» **Data under study**
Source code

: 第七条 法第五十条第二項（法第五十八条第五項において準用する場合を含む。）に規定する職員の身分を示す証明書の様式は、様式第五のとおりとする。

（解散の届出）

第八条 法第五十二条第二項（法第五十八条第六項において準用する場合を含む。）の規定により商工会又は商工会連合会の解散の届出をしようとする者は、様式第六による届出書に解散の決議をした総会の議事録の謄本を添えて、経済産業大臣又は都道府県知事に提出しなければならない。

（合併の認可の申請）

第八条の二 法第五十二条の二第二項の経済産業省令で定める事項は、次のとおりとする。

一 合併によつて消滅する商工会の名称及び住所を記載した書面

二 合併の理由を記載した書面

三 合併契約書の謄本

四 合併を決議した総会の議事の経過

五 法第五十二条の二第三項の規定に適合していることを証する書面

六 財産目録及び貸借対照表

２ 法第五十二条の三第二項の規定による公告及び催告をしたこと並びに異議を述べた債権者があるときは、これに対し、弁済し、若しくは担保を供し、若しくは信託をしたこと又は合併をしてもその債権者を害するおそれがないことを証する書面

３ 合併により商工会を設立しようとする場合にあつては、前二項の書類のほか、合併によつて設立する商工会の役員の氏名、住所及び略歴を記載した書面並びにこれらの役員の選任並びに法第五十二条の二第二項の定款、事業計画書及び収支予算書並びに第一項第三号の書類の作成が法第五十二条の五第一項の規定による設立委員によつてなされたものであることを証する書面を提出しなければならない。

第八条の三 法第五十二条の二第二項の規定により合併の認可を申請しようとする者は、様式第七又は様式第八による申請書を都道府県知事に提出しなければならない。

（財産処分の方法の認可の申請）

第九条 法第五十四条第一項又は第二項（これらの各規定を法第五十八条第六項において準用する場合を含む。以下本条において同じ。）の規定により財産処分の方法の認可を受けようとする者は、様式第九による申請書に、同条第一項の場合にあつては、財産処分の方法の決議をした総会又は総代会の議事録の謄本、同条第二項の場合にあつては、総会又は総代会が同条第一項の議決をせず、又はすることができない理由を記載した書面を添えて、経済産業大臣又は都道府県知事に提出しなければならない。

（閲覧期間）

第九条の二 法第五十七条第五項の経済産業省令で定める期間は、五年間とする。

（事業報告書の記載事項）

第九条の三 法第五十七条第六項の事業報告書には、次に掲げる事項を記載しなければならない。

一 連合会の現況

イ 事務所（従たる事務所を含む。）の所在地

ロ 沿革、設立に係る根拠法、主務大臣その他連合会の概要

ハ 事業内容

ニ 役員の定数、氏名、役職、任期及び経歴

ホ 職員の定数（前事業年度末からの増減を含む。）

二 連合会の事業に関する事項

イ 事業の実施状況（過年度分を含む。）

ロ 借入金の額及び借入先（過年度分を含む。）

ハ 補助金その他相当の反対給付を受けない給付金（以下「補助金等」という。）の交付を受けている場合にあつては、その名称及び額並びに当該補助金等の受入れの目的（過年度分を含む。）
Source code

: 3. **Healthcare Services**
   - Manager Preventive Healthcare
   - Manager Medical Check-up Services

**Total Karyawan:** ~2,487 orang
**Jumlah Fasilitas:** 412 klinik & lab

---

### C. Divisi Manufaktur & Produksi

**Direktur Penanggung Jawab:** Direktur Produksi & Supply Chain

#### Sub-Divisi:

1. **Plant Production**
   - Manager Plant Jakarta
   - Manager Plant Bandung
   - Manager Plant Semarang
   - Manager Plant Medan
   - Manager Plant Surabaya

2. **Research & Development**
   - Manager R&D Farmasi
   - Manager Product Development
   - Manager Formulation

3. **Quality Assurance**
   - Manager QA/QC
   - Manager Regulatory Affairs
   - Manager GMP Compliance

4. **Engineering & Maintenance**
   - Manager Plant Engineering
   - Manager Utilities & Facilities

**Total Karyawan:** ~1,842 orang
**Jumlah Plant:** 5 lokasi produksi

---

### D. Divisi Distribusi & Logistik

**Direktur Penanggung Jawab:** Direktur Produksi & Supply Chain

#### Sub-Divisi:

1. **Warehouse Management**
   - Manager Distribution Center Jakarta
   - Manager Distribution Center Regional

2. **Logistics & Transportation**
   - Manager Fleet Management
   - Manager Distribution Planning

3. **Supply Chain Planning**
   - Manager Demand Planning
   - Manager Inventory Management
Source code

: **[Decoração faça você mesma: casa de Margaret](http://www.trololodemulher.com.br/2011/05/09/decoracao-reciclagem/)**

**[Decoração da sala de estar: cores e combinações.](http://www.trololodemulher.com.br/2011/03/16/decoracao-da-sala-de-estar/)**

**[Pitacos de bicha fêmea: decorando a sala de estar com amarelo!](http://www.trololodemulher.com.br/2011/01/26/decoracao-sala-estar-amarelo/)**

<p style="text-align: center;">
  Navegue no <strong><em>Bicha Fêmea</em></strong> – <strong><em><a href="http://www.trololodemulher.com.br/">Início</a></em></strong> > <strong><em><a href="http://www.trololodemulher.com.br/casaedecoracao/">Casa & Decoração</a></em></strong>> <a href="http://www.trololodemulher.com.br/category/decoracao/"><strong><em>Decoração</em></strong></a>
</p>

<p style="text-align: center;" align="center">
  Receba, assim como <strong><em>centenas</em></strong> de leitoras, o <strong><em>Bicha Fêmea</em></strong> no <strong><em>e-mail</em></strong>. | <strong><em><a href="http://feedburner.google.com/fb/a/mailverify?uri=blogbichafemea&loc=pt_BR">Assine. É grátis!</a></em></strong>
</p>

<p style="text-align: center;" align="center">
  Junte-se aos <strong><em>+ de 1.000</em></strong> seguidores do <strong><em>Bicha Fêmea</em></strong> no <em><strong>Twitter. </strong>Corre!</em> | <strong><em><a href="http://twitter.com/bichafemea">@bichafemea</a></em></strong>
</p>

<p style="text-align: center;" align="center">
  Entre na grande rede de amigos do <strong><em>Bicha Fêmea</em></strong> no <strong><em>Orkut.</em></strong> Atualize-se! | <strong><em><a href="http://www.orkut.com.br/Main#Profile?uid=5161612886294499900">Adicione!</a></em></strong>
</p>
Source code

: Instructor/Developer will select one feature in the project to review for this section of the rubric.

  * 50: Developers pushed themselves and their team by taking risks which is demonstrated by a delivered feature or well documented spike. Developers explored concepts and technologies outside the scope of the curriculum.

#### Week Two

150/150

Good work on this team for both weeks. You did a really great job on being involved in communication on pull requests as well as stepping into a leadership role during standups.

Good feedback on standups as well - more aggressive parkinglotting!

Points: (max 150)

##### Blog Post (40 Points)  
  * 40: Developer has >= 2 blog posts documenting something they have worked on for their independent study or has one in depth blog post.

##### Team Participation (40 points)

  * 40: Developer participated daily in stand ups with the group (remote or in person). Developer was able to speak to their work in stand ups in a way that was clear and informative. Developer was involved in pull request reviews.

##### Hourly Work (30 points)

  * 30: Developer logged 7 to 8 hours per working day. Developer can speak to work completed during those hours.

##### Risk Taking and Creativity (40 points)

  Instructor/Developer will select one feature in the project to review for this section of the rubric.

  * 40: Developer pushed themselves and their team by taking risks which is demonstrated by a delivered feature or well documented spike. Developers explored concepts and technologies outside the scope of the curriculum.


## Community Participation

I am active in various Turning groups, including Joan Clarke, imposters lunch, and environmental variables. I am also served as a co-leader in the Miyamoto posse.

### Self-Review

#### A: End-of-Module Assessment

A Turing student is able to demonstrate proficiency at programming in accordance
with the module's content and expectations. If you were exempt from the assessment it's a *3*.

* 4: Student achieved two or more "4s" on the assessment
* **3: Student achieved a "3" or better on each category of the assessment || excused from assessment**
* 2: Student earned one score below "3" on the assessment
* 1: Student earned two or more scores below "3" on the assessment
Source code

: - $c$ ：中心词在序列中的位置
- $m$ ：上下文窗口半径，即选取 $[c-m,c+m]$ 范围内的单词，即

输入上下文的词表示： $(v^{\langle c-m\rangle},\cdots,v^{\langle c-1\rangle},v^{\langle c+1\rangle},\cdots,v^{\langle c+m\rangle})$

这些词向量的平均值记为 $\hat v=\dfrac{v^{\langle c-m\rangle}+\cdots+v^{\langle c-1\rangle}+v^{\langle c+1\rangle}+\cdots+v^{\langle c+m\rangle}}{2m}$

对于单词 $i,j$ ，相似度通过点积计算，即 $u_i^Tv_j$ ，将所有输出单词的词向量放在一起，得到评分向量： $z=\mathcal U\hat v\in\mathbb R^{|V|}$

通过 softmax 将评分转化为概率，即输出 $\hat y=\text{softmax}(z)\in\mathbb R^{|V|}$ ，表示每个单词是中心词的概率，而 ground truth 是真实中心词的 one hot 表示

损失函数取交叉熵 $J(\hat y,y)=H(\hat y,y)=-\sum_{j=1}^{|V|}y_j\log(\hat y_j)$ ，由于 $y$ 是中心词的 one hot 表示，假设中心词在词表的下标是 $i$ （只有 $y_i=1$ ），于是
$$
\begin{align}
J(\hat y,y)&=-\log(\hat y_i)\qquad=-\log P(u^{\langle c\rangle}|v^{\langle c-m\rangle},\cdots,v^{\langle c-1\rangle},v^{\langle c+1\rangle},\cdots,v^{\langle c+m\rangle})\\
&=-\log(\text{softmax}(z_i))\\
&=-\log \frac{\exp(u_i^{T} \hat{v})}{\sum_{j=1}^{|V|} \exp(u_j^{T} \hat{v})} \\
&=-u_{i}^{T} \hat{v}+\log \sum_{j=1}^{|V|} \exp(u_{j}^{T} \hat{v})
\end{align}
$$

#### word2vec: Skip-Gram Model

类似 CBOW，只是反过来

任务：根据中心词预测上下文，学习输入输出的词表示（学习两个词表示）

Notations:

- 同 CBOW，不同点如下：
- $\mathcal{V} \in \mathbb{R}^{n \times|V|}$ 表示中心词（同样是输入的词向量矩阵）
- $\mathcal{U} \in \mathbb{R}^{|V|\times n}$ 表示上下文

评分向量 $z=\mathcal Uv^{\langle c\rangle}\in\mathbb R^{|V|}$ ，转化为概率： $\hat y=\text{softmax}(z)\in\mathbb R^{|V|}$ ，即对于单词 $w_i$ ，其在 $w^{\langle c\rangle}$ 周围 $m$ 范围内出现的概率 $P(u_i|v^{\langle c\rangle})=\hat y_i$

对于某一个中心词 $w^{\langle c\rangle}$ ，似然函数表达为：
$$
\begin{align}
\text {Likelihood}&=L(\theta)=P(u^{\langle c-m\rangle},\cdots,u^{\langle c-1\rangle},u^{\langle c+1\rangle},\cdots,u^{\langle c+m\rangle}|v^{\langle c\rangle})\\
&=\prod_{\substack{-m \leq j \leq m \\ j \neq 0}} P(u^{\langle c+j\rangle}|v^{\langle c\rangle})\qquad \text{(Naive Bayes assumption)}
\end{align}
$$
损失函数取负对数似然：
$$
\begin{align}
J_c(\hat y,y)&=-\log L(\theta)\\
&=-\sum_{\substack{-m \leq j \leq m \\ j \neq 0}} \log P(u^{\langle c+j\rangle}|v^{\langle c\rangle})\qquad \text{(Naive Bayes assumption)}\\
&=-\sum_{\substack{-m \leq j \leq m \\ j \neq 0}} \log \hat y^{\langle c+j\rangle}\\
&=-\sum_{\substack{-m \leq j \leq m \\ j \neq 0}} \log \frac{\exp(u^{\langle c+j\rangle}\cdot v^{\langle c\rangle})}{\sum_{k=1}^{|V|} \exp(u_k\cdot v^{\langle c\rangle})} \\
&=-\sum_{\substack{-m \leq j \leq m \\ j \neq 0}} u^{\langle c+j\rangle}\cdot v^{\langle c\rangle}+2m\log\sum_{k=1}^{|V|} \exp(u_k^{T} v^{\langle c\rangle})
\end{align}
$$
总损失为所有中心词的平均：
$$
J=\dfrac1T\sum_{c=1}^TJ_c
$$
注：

» **Your instructions**
A bare number should be your reply: how many lines in the entries above include the word "Decoração".

» **Task output**
3